Thirdly we will work with a new drive to unleash enterprise, making it easier for businesses to start up, develop and prosper. We need a new approach to business regulation, and reducing the overall regulatory burden, especially for small and medium enterprises and we need to make sure the credit is available for these small businesses, which is why we have committed to the Enterprise Finance Guarantee Scheme in the UK for the next four years. I understand that similar measures are being taken here. We expect to make available between £600 million and £2 billion of lending to viable enterprises which lack sufficient collateral or enough of a track record for purely commercial lenders.
Finally, and this is a point close to many Irish hearts, we must build a strong and competitive European economy based on creativity and innovation by, for example, exploiting opportunities in low emission technology. Several Irish and UK companies have already gained international recognition for their achievements in this area. We should strive to remain in the lead in this sector, which has enormous potential for future growth.
As we look to the future, British and Irish companies will continue to seek out opportunities over the sea, to encourage growth and development and to succeed on the global stage. The UK Trade & Investment Agency has offices all over the world offering a range of services to those companies and also to Irish companies who have set up in the UK. As does Enterprise Ireland. We will continue to work with companies at every stage in the export journey and work with international and Irish companies seeking to establish themselves in the UK.

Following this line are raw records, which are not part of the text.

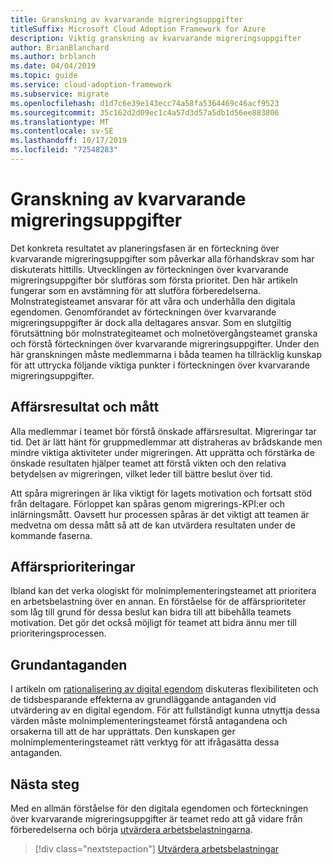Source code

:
 ```yaml
---
title: Granskning av kvarvarande migreringsuppgifter
titleSuffix: Microsoft Cloud Adoption Framework for Azure
description: Viktig granskning av kvarvarande migreringsuppgifter
author: BrianBlanchard
ms.author: brblanch
ms.date: 04/04/2019
ms.topic: guide
ms.service: cloud-adoption-framework
ms.subservice: migrate
ms.openlocfilehash: d1d7c6e39e143ecc74a58fa5364469c46acf9523
ms.sourcegitcommit: 35c162d2d09ec1c4a57d3d57a5db1d56ee883806
ms.translationtype: MT
ms.contentlocale: sv-SE
ms.lasthandoff: 10/17/2019
ms.locfileid: "72548283"
---
```

# <a name="migration-backlog-review"></a>Granskning av kvarvarande migreringsuppgifter

Det konkreta resultatet av planeringsfasen är en förteckning över kvarvarande migreringsuppgifter som påverkar alla förhandskrav som har diskuterats hittills. Utvecklingen av förteckningen över kvarvarande migreringsuppgifter bör slutföras som första prioritet. Den här artikeln fungerar som en avstämning för att slutföra förberedelserna. Molnstrategisteamet ansvarar för att våra och underhålla den digitala egendomen. Genomförandet av förteckningen över kvarvarande migreringsuppgifter är dock alla deltagares ansvar. Som en slutgiltig förutsättning bör molnstrategiteamet och molnetövergångsteamet granska och förstå förteckningen över kvarvarande migreringsuppgifter. Under den här granskningen måste medlemmarna i båda teamen ha tillräcklig kunskap för att uttrycka följande viktiga punkter i förteckningen över kvarvarande migreringsuppgifter.

## <a name="business-outcomes-and-metrics"></a>Affärsresultat och mått

Alla medlemmar i teamet bör förstå önskade affärsresultat. Migreringar tar tid. Det är lätt hänt för gruppmedlemmar att distraheras av brådskande men mindre viktiga aktiviteter under migreringen. Att upprätta och förstärka de önskade resultaten hjälper teamet att förstå vikten och den relativa betydelsen av migreringen, vilket leder till bättre beslut över tid.

Att spåra migreringen är lika viktigt för lagets motivation och fortsatt stöd från deltagare. Förloppet kan spåras genom migrerings-KPI:er och inlärningsmått. Oavsett hur processen spåras är det viktigt att teamen är medvetna om dessa mått så att de kan utvärdera resultaten under de kommande faserna.

## <a name="business-priorities"></a>Affärsprioriteringar

Ibland kan det verka ologiskt för molnimplementeringsteamet att prioritera en arbetsbelastning över en annan. En förståelse för de affärsprioriteter som låg till grund för dessa beslut kan bidra till att bibehålla teamets motivation. Det gör det också möjligt för teamet att bidra ännu mer till prioriteringsprocessen.

## <a name="core-assumptions"></a>Grundantaganden

I artikeln om [rationalisering av digital egendom](../../../digital-estate/rationalize.md) diskuteras flexibiliteten och de tidsbesparande effekterna av grundläggande antaganden vid utvärdering av en digital egendom. För att fullständigt kunna utnyttja dessa värden måste molnimplementeringsteamet förstå antagandena och orsakerna till att de har upprättats. Den kunskapen ger molnimplementeringsteamet rätt verktyg för att ifrågasätta dessa antaganden.

## <a name="next-steps"></a>Nästa steg

Med en allmän förståelse för den digitala egendomen och förteckningen över kvarvarande migreringsuppgifter är teamet redo att gå vidare från förberedelserna och börja [utvärdera arbetsbelastningarna](../assess/index.md).

> [!div class="nextstepaction"]
> [Utvärdera arbetsbelastningar](../assess/index.md)
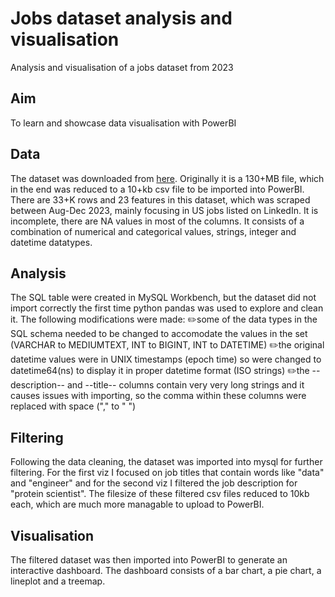 # Jobs dataset analysis and visualisation
Analysis and visualisation of a jobs dataset from 2023

## Aim
To learn and showcase data visualisation with PowerBI

## Data
The dataset was downloaded from [here](https://huggingface.co/datasets/xanderios/linkedin-job-postings). Originally it is a 130+MB file, which in the end was reduced to a 10+kb csv file to be imported into PowerBI.
There are 33+K rows and 23 features in this dataset, which was scraped between Aug-Dec 2023, mainly focusing in US jobs listed on LinkedIn. It is incomplete, there are NA values in most of the columns. It consists of a combination of numerical and categorical values, strings, integer and datetime datatypes.

## Analysis
The SQL table were created in MySQL Workbench, but the dataset did not import correctly the first time python pandas was used to explore and clean it. 
The following modifications were made:
  ✏️some of the data types in the SQL schema needed to be changed to accomodate the values in the set (VARCHAR to MEDIUMTEXT, INT to BIGINT, INT to DATETIME)
  ✏️the original datetime values were in UNIX timestamps (epoch time) so were changed to datetime64(ns) to display it in proper datetime format (ISO strings)
  ✏️the --description-- and --title-- columns contain very very long strings and it causes issues with importing, so the comma within these columns were replaced with space ("," to " ")


## Filtering
Following the data cleaning, the dataset was imported into mysql for further filtering. For the first viz I focused on job titles that contain words like "data" and "engineer" and for the second viz I filtered the job description for "protein scientist". 
The filesize of these filtered csv files reduced to 10kb each, which are much more managable to upload to PowerBI.

## Visualisation
The filtered dataset was then imported into PowerBI to generate an interactive dashboard. 
The dashboard consists of a bar chart, a pie chart, a lineplot and a treemap.
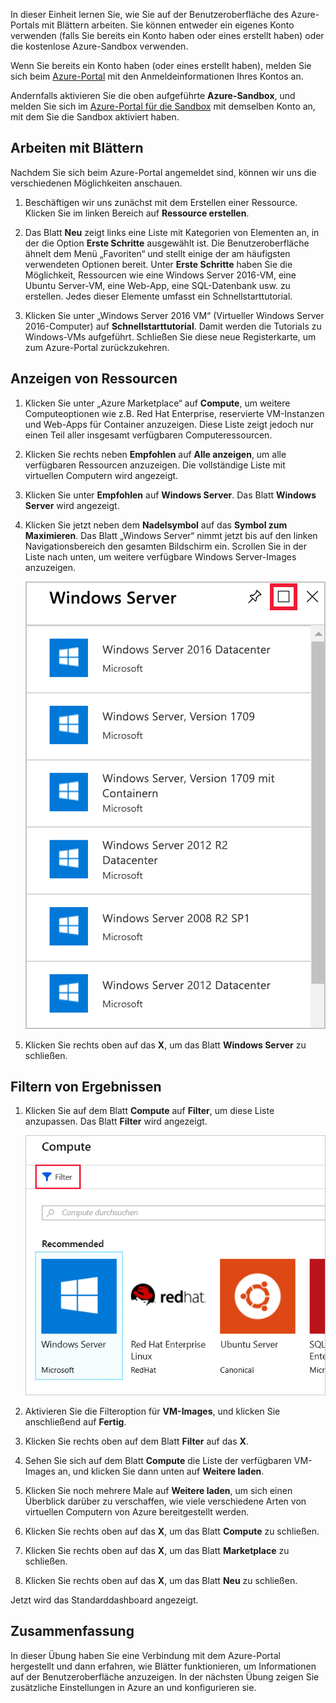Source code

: In dieser Einheit lernen Sie, wie Sie auf der Benutzeroberfläche des Azure-Portals mit Blättern arbeiten. Sie können entweder ein eigenes Konto verwenden (falls Sie bereits ein Konto haben oder eines erstellt haben) oder die kostenlose Azure-Sandbox verwenden.

Wenn Sie bereits ein Konto haben (oder eines erstellt haben), melden Sie sich beim [Azure-Portal](https://portal.azure.com?azure-portal=true) mit den Anmeldeinformationen Ihres Kontos an.

Andernfalls aktivieren Sie die oben aufgeführte **Azure-Sandbox**, und melden Sie sich im [Azure-Portal für die Sandbox](https://portal.azure.com/learn.docs.microsoft.com?azure-portal=true) mit demselben Konto an, mit dem Sie die Sandbox aktiviert haben.

## <a name="working-with-blades"></a>Arbeiten mit Blättern

Nachdem Sie sich beim Azure-Portal angemeldet sind, können wir uns die verschiedenen Möglichkeiten anschauen.

1. Beschäftigen wir uns zunächst mit dem Erstellen einer Ressource. Klicken Sie im linken Bereich auf **Ressource erstellen**.

1. Das Blatt **Neu** zeigt links eine Liste mit Kategorien von Elementen an, in der die Option **Erste Schritte** ausgewählt ist. Die Benutzeroberfläche ähnelt dem Menü „Favoriten“ und stellt einige der am häufigsten verwendeten Optionen bereit. Unter **Erste Schritte** haben Sie die Möglichkeit, Ressourcen wie eine Windows Server 2016-VM, eine Ubuntu Server-VM, eine Web-App, eine SQL-Datenbank usw. zu erstellen. Jedes dieser Elemente umfasst ein Schnellstarttutorial.

1. Klicken Sie unter „Windows Server 2016 VM“ (Virtueller Windows Server 2016-Computer) auf **Schnellstarttutorial**. Damit werden die Tutorials zu Windows-VMs aufgeführt. Schließen Sie diese neue Registerkarte, um zum Azure-Portal zurückzukehren.

## <a name="viewing-resources"></a>Anzeigen von Ressourcen

1. Klicken Sie unter „Azure Marketplace“ auf **Compute**, um weitere Computeoptionen wie z.B. Red Hat Enterprise, reservierte VM-Instanzen und Web-Apps für Container anzuzeigen. Diese Liste zeigt jedoch nur einen Teil aller insgesamt verfügbaren Computeressourcen.

2. Klicken Sie rechts neben **Empfohlen** auf **Alle anzeigen**, um alle verfügbaren Ressourcen anzuzeigen. Die vollständige Liste mit virtuellen Computern wird angezeigt.

3. Klicken Sie unter **Empfohlen** auf **Windows Server**. Das Blatt **Windows Server** wird angezeigt.

4. Klicken Sie jetzt neben dem **Nadelsymbol** auf das **Symbol zum Maximieren**. Das Blatt „Windows Server“ nimmt jetzt bis auf den linken Navigationsbereich den gesamten Bildschirm ein. Scrollen Sie in der Liste nach unten, um weitere verfügbare Windows Server-Images anzuzeigen.

    ![Schaltfläche „Maximieren“ auf dem Blatt „Azure“](../media/6-maximize-button.png)

5. Klicken Sie rechts oben auf das **X**, um das Blatt **Windows Server** zu schließen.

## <a name="filtering-results"></a>Filtern von Ergebnissen

1. Klicken Sie auf dem Blatt **Compute** auf **Filter**, um diese Liste anzupassen. Das Blatt **Filter** wird angezeigt.

    ![Schaltfläche „Filter“ in Azure Marketplace](../media/6-filter.png)

2. Aktivieren Sie die Filteroption für **VM-Images**, und klicken Sie anschließend auf **Fertig**.

3. Klicken Sie rechts oben auf dem Blatt **Filter** auf das **X**.

1. Sehen Sie sich auf dem Blatt **Compute** die Liste der verfügbaren VM-Images an, und klicken Sie dann unten auf **Weitere laden**.

1. Klicken Sie noch mehrere Male auf **Weitere laden**, um sich einen Überblick darüber zu verschaffen, wie viele verschiedene Arten von virtuellen Computern von Azure bereitgestellt werden.

1. Klicken Sie rechts oben auf das **X**, um das Blatt **Compute** zu schließen.

1. Klicken Sie rechts oben auf das **X**, um das Blatt **Marketplace** zu schließen.

1. Klicken Sie rechts oben auf das **X**, um das Blatt **Neu** zu schließen.

Jetzt wird das Standarddashboard angezeigt.

## <a name="summary"></a>Zusammenfassung

In dieser Übung haben Sie eine Verbindung mit dem Azure-Portal hergestellt und dann erfahren, wie Blätter funktionieren, um Informationen auf der Benutzeroberfläche anzuzeigen. In der nächsten Übung zeigen Sie zusätzliche Einstellungen in Azure an und konfigurieren sie.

International trade is pivotal to our Government’s plans for a private sector led recovery. There will be no other form of recovery other than a private sector lead recovery. We want to see more international connections forged, more trade barriers lowered, and more potential unleashed.
Ireland is a close and trusted partner, with whom I am sure we will continue to work closely in the coming years to achieve a strong and sustainable recovery.